__Texte à lire__.
+++

Sobrement, avec un style direct et sans concession, Théo Ananissoh, critique sans ambages le pouvoir africain et la civilisation africaine, dont il dresse un portrait avilissant . le narrateur exprime une véritable aversion envers certaines pratiques de l'Afrique. Et c'est assez déroutant; les propos sont réalistes et si durs, cruels, envers l'Afrique.

"Un pays où l'on est né mais où l'on ne gagne pas sa vie est plus imaginaire que réel. Je rentre avec en tête les réalités d'autrefois. Tout ce que je découvre me désole au nom de ce que j'ai connu."

"Au retour [...] ce qui fait souffrir, c'est de constater que tu juges ce que ta mère te donne à manger. Pour des raisons d'hygiène élémentaire. L'eau utilisée, les assiettes, les aliments, tu vois très bien que ce n'est pas propre, que cela ne l'a jamais été. [...] tu vois que l'eau du puits est remplie de vers, que les petits poissons achetés au marché, poissons étalés à même le sol ou presque, sont conservés dans des conditions insalubres, que les souris, au fond des cases, s'y promènent et y pissent la nuit, que les mouches sont les mêmes qui se posent les morves et les diarrhées du bébé à côté. A ton retour d'Europe, tu vois désormais clairement tout ça dans ce que ta mère te donne à manger. Elle, elle n'a pas changé; mais toi, si. [...] Au fond de toi, tu découvres que ta mère a perdu son petit garçon. Elle ne dit rien, ta mère, Elle te regarde en silence. Peut-être qu'elle a compris elle aussi qu'elle a perdu son garçon, son petit garçon. Peut-être l'a-t-elle su avant de mourir ? Si elle l'a su et qu'elle n'a rien dit, qu'elle ne s'est pas révoltée contre cela, c'est en raison de ce sang d'esclave qui nous coule dans les veines depuis les époques précoloniales, quand des tyrans comme ceux de Dahomey razziaient, égorgeaient en sacrifices aux Dieux et vendaient le reste des Européens."

+++

__Jeu de données__.
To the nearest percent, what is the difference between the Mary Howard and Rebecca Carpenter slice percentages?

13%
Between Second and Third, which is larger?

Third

+++

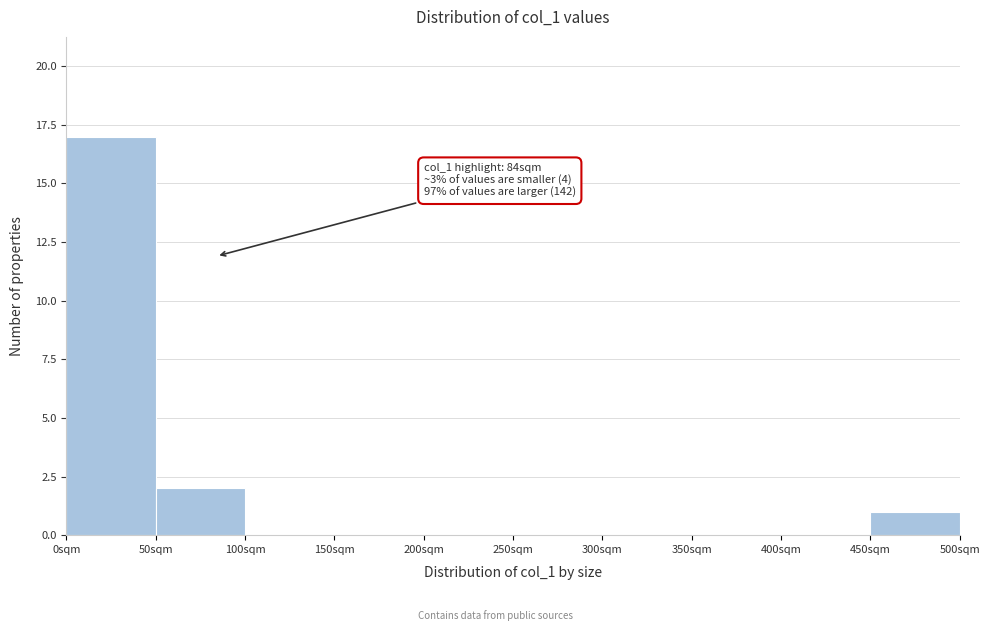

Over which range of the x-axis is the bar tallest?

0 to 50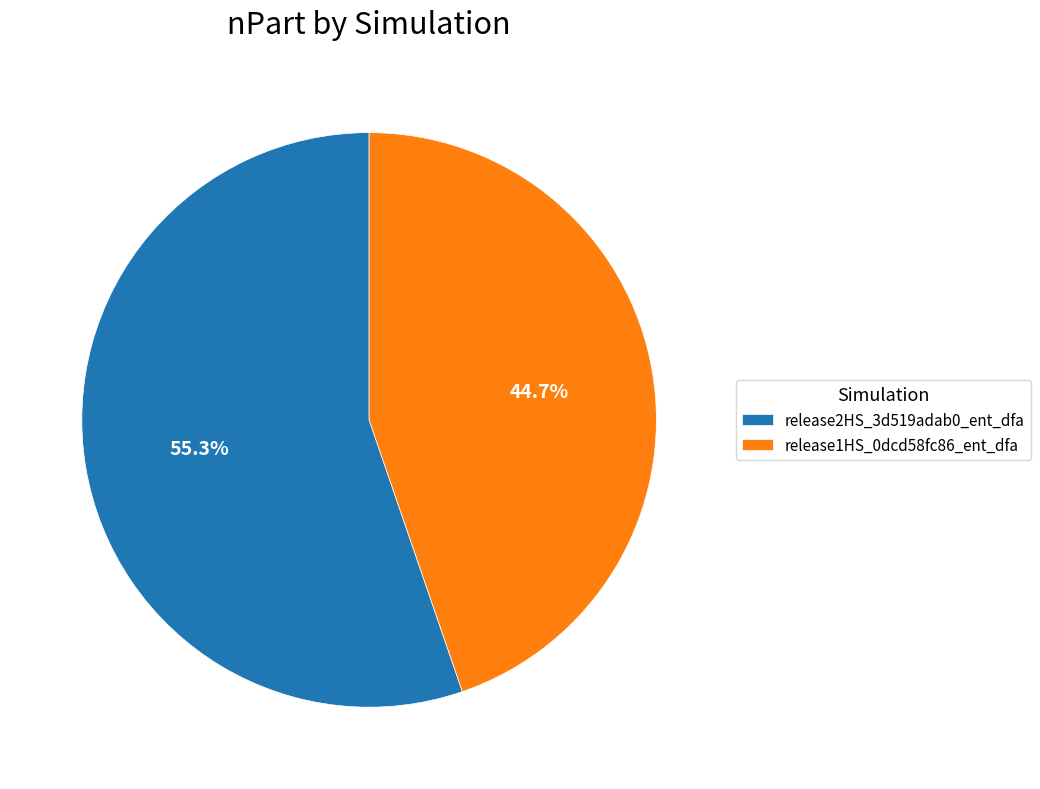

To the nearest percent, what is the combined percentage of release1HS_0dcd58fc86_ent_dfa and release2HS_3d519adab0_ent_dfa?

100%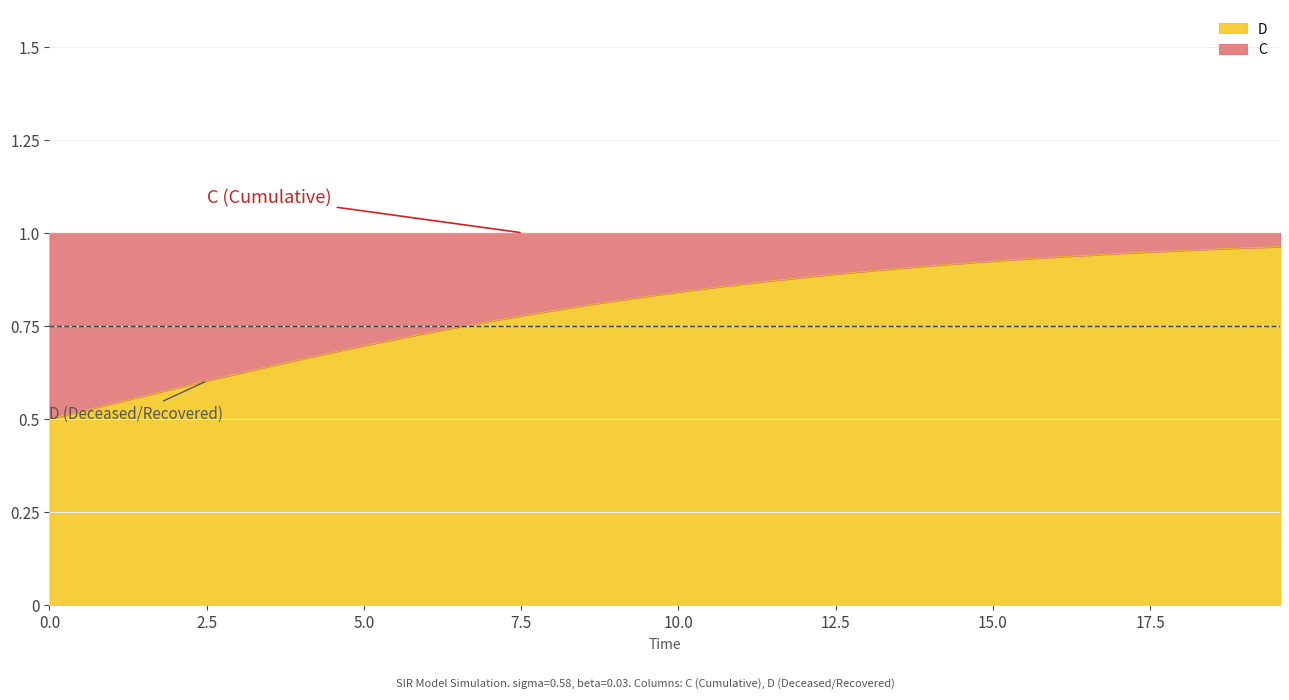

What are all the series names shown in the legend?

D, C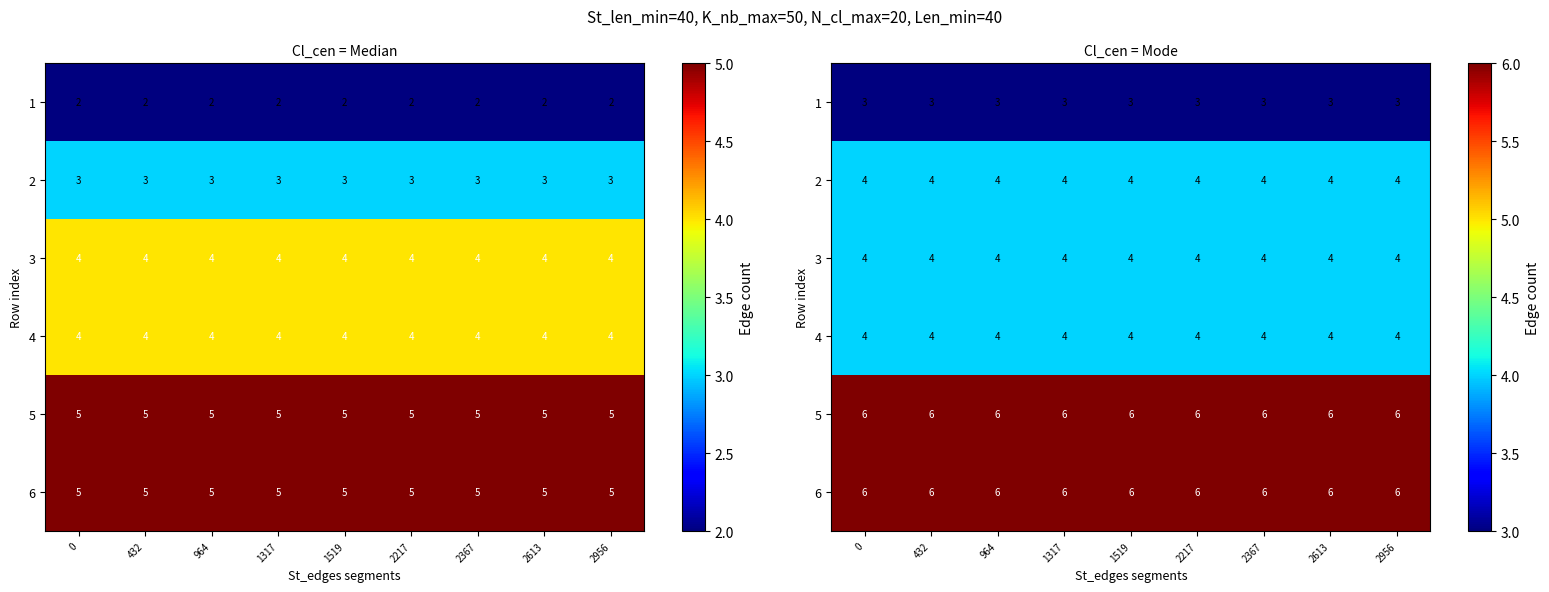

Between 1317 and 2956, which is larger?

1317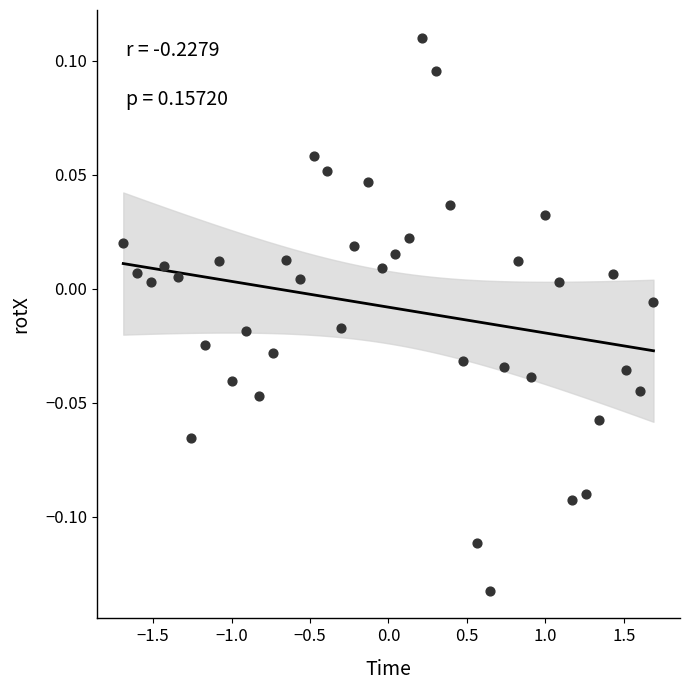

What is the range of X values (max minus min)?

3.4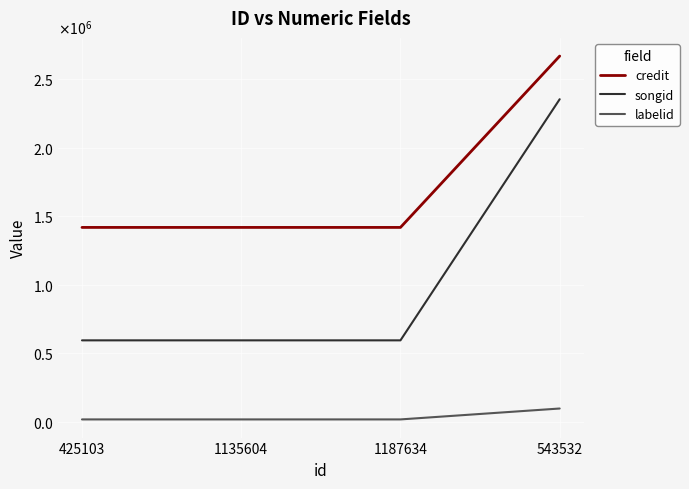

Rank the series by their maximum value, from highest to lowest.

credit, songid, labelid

+++

__Tâches demandées__.
1 – Recopiez le passage du texte sur Théo Ananissoh compris entre « Sobrement, avec un » et « cruels, envers l'Afrique. », bornes incluses.
2 – Indiquez si chacune des affirmations suivantes concorde avec le texte sur Théo Ananissoh, en répondant par oui ou par non et en citant les mots décisifs du texte : (a) à son retour d'Europe, le fils constate que sa mère a changé ; (b) les petits poissons achetés au marché sont conservés dans des conditions insalubres ; (c) le style de l'auteur est qualifié de direct.
3 – Poursuivez le texte sur Théo Ananissoh à partir de l'endroit où il s'arrête.

__Réponses par numéro__.
1 –
Sobrement, avec un style direct et sans concession, Théo Ananissoh, critique sans ambages le pouvoir africain et la civilisation africaine, dont il dresse un portrait avilissant . le narrateur exprime une véritable aversion envers certaines pratiques de l'Afrique. Et c'est assez déroutant; les propos sont réalistes et si durs, cruels, envers l'Afrique.

2 –
(a) Non : « Elle, elle n'a pas changé; mais toi, si. »
(b) Oui : « sont conservés dans des conditions insalubres »
(c) Oui : « avec un style direct et sans concession »

3 –
Le narrateur, est un écrivain togolais, qui vit en Allemagne, et qui souhaite renouer avec son pays, le redécouvrir après vingt ans. Il s'y rend pour quelques semaines. Il a besoin de voir de près quelqu'un comme Eric Bamezon, de m'entretenir avec un homme né après la colonisation comme moi, qui mène son existence d'adulte dans ce pays, qui y agit. Par l'intermédiaire, d'une amie, Nadine, il va faire la connaissance de Bamezon, un conseiller du président, qui comme le narrateur, avait quitté son pays, lui, pour rejoindre la France. Suivra alors un échange entre ces deux hommes sur les impressions de leur retour, sur leurs sentiments et le regard qu'ils portent tous les deux sur la politique de l'Afrique, sur la vie actuelle du peuple Africain.

"Tous deux ne peuvent donc plus s'empêcher de comparer, comme s'ils regardaient leur propre pays avec les yeux d'un allemand ou d'un français. Tout ce qui était naturel dans leur enfance, ils le redécouvrent. Et se mettent parfois à le juger. le lecteur se trouve ainsi pris dans ce dialogue au coeur de la nuit. Or, ce qui frappe c'est le constat qui est fait, acerbe, dur, très critique. Bamezon n'est pas optimiste. Loin de là. Il a presque peur de son pays, de ses mentalités. Il condamne sans appel. Pris au piège de son carriérisme, il n'a plus d'autres choix que de rester mais ne s'y fait définitivement pas."

Ce récit est très intéressant, une belle découverte, en ce qui me concerne.
On n'en ressort aucunement indemne; il est bouleversant de vérités, d'horreurs et frustrations.

Je prévois donc une immersion dans l'univers littéraire de cet auteur togolais Théo Ananissoh (au secours, ma PAL explose ! ;-) ).
Lien : http://seriallectrice.blogsp..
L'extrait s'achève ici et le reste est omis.